THE PROBLEM:
Give the listing again, word for word, and let no picture into it.

GIVEN DATA:

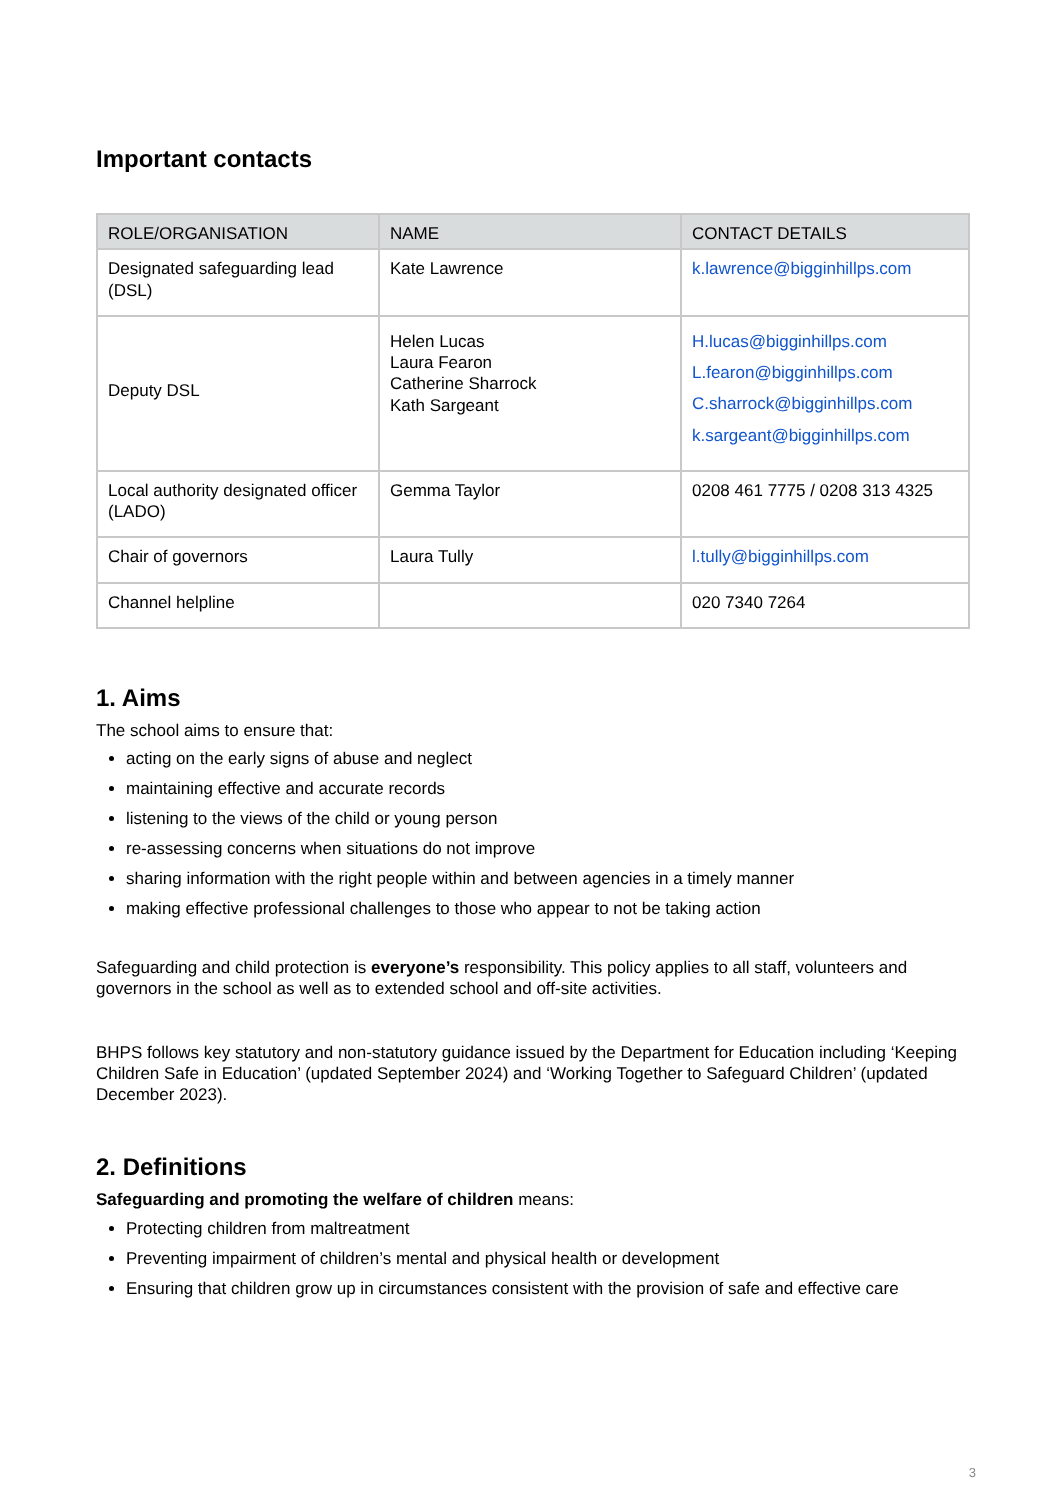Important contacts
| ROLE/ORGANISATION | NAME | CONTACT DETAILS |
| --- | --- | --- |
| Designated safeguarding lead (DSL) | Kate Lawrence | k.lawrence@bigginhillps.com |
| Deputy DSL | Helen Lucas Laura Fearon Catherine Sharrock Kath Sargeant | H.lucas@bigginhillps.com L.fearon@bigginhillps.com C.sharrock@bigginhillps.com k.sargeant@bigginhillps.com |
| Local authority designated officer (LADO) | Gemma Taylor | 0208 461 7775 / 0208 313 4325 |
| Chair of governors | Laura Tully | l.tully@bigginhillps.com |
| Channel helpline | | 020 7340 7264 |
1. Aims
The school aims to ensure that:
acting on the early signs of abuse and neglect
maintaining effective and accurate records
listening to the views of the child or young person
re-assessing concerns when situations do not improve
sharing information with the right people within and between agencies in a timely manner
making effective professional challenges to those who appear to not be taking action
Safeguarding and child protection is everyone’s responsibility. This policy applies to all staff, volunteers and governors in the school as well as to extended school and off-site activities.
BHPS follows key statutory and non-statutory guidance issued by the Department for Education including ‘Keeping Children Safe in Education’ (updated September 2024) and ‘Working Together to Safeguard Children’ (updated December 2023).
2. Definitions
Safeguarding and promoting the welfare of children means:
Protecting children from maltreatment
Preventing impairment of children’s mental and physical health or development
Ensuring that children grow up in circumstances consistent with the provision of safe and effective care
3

RESULT OF THE TASK:
Important contacts
| ROLE/ORGANISATION | NAME | CONTACT DETAILS |
| --- | --- | --- |
| Designated safeguarding lead (DSL) | Kate Lawrence | k.lawrence@bigginhillps.com |
| Deputy DSL | Helen Lucas Laura Fearon Catherine Sharrock Kath Sargeant | H.lucas@bigginhillps.com L.fearon@bigginhillps.com C.sharrock@bigginhillps.com k.sargeant@bigginhillps.com |
| Local authority designated officer (LADO) | Gemma Taylor | 0208 461 7775 / 0208 313 4325 |
| Chair of governors | Laura Tully | l.tully@bigginhillps.com |
| Channel helpline | | 020 7340 7264 |
1. Aims
The school aims to ensure that:
acting on the early signs of abuse and neglect
maintaining effective and accurate records
listening to the views of the child or young person
re-assessing concerns when situations do not improve
sharing information with the right people within and between agencies in a timely manner
making effective professional challenges to those who appear to not be taking action
Safeguarding and child protection is everyone’s responsibility. This policy applies to all staff, volunteers and governors in the school as well as to extended school and off-site activities.
BHPS follows key statutory and non-statutory guidance issued by the Department for Education including ‘Keeping Children Safe in Education’ (updated September 2024) and ‘Working Together to Safeguard Children’ (updated December 2023).
2. Definitions
Safeguarding and promoting the welfare of children means:
Protecting children from maltreatment
Preventing impairment of children’s mental and physical health or development
Ensuring that children grow up in circumstances consistent with the provision of safe and effective care
3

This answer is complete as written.